By Ed Sum (The Vintage Tempest)
The Aether may well be what the scientists of Earth would call Dark Matter if audiences needed a clearer definition. A better explanation is that it is a fifth element that the many forces in Thor: The Dark World are after. Some seek to control it and others want to bury it.
In this latest Marvel Universe movie, Thor (Chris Hemsworth) has to protect the Nine Realms from being destroyed by it. Malekith (Christopher Eccleston) is out to control this quintessence but in the last great war in the realm of Asgard, Bor (father of Odin), sealed it away and tossed it out into the multiverse for it to be lost forever. This introduction sets up the rest of the tale, and viewers are best advised to make notes of everything, or see this film again in 2D.
The IMAX and 3D conversion does nothing to add this film. The story, however, is a vast improvement over the first. Plenty of pseudo-science gets played up, and some may wonder if Asgard is nothing but a technologically advanced society. Not everyone who lives here are gods. Some are just the Norse warriors taken from the mortal plane when their time there was done, and now they serve different masters.

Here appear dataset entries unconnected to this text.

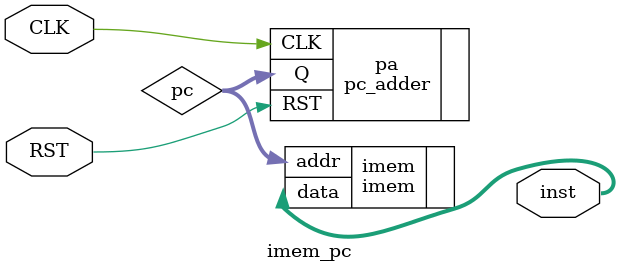
<source format=v>
module imem_pc(CLK, RST, inst);
    input CLK, RST;
    output[31:0] inst;

    wire[31:0] pc;

    pc_adder pa(
        .CLK(CLK),
        .RST(RST),
        .Q(pc)
    );

    imem imem(
        .addr(pc),
        .data(inst)
    );

endmodule
</source>
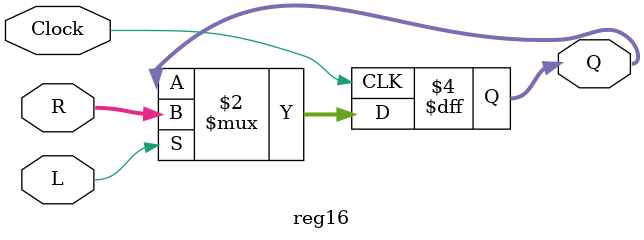
<source format=v>
module reg16 (R, L, Clock, Q);
	input [15:0] R;
	input L, Clock;
	
	output reg [15:0] Q;
	
	always @(posedge Clock) 
		if (L)
			Q <= R;
			
endmodule
</source>
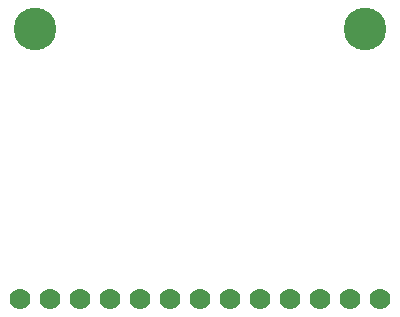
<source format=gbr>
G04 EAGLE Gerber RS-274X export*
G75*
%MOMM*%
%FSLAX34Y34*%
%LPD*%
%INSoldermask Bottom*%
%IPPOS*%
%AMOC8*
5,1,8,0,0,1.08239X$1,22.5*%
G01*
%ADD10C,3.617600*%
%ADD11C,1.778000*%


D10*
X25400Y254000D03*
X304800Y254000D03*
D11*
X12700Y25400D03*
X38100Y25400D03*
X63500Y25400D03*
X88900Y25400D03*
X114300Y25400D03*
X139700Y25400D03*
X165100Y25400D03*
X190500Y25400D03*
X215900Y25400D03*
X241300Y25400D03*
X266700Y25400D03*
X292100Y25400D03*
X317500Y25400D03*
M02*

</source>
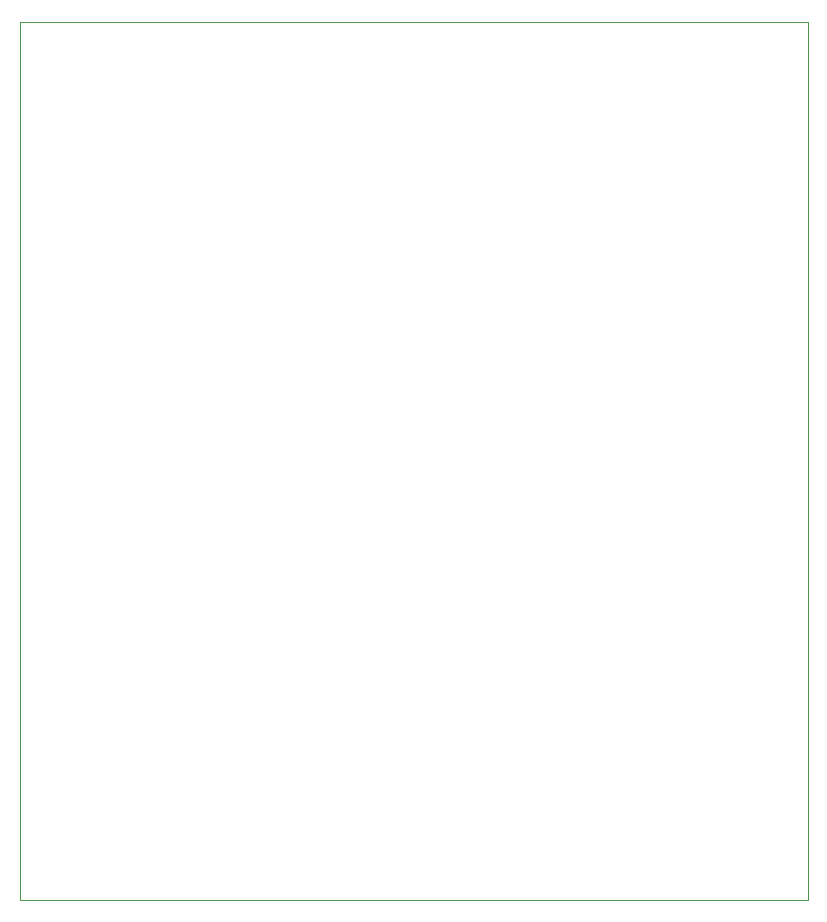
<source format=gm1>
%TF.GenerationSoftware,KiCad,Pcbnew,9.0.6*%
%TF.CreationDate,2025-12-04T23:37:52+05:30*%
%TF.ProjectId,MacroPad,4d616372-6f50-4616-942e-6b696361645f,rev?*%
%TF.SameCoordinates,Original*%
%TF.FileFunction,Profile,NP*%
%FSLAX46Y46*%
G04 Gerber Fmt 4.6, Leading zero omitted, Abs format (unit mm)*
G04 Created by KiCad (PCBNEW 9.0.6) date 2025-12-04 23:37:52*
%MOMM*%
%LPD*%
G01*
G04 APERTURE LIST*
%TA.AperFunction,Profile*%
%ADD10C,0.050000*%
%TD*%
G04 APERTURE END LIST*
D10*
X107911250Y-51537859D02*
X174586250Y-51537859D01*
X174586250Y-125858750D01*
X107911250Y-125858750D01*
X107911250Y-51537859D01*
M02*

</source>
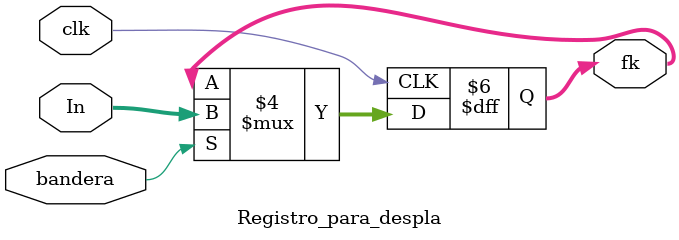
<source format=v>
`timescale 1ns / 1ps
module Registro_para_despla #(parameter N = 25)(
	input wire signed [2*N-1:0] In,
	output reg signed [2*N-1:0] fk,
	input clk,bandera
    );

initial
begin
fk = 0;
end

	always@(negedge clk)
		begin
			if(bandera)
				fk <= In;
			else
				fk  <= fk;
		end

endmodule

</source>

Picking up from where the Avengers movie left off, Loki goes to trial for his crimes against humanity. From Jane Foster’s (Natalie Portman) point of view, it’s more or less continuing from the first Thor movie. Two years have passed and she tries to continue her life without the man of her dreams. She’s still starstruck, and her lunch date with another man does not bode well. But when her intern Darcy (Kat Dennings) interrupts, her life gets a kickstart to what this movie is about. There’s a mystery afoot: apparently in some areas of London, the laws of human physics no longer apply. Items float on their own accord or disappear off somewhere when thrown through the ‘abyss.’
In the meantime, in Asgard, there is talk about a rare convergence that sounds like it is straight out of occult theory. The Nine Realms will converge soon — that is occupy the same linear plane of existence — and the veil between worlds will be very thin. Anyone who can control this Aether can either snuff all of Creation or sit back to bear witness to a multi-verse for all the beauty that’s contained therein. Malekith has plans on destroying it because of all the sorrow that he’s lived through.
Eccleston does a great job at being gently sinister. Viewers see that Malekith is a soulless man. Although most of his time is spent speaking in an Elvish tongue, that does not limit this actor from giving a certain air to this character. This Dark Elf has this presence of being continually frustrated with the world and regally confident when he leads his clan. He looks like he can give Sauron from Middle Earth a pounding if they ever crossed paths. But other Lords and Masters occupy this film too. Sir Anthony Hopkins finally gets to play Odin as the All-Father with an Arthurian flair. He succeeds at showing that Odin is not just a king, but an embodiment for what a feudal order represents in this world. Freya (Rene Russo) shows what life is like as the Queen of the Gods. Unlike her traditional role in Norse myth, that of a goddess of love and fertility, this character has been redefined to that of a divine mother, a protective force of the universe. This interesting twist is worth noting because she shows that she cares for the imprisoned Loki (Tom Hiddleston) and even tries to prevent Malekith from finding Jane.
But for the character everybody loves to hate, Hiddleston finally gets to play Loki as he is known in legend for. He’s a conniving son-of-a-gun and this actor certainly loves playing this aspect up. He was born to play this character. Although this trickster does not get the fate he’s known for in myth, to be chained to a rock with venom from a snake dripping upon his face, the intonations towards his mythical significance is thankfully not forgotten. To see Loki released will mean the coming of Ragnarök, and with this film, it is about the end of days for several universes. He does get shackled in chains in a different regard and that’s a nice nod by the writing team of Christopher Yost, Christopher Markus, Stephen McFeely to acknowledge.
They do create a story that is about the Twilight of the Gods; their time with mortal men is over. But that will not stop Loki from achieving his fondest desires, to sit upon the throne of Asgard. As for how that will happen, viewers will have to stay tuned for what Marvel Entertainment’s has in store for Phase 2 of their action plan. Thor: Dark World succeeds in keeping viewers glued to the narrative. However, this movie suffers in its pacing. The second act feels drawn out and the last went by too fast. The approach felt long-winded since it teeter totters between the romance that wants to bloom between Thor and Jane and the cosmic threat that’s looming. Interestingly, the chemistry between Hemsworth and Portman is not as verbose as Hiddleston and Hemworth’s. There’s a lot more energy in the latter that’s worth noting. Perhaps a bromance is happening?
As for what will happen next for this Marvel universe multi-movie story-arc, the hints of what will happen next may not happen until Guardians of the Galaxy releases to theatres. As for how the next film, Captain America: Winter Soldier, fits in to this scheme, the answer is not immediately apparent. Viewers will have to wait for April 4, 2014 to find out.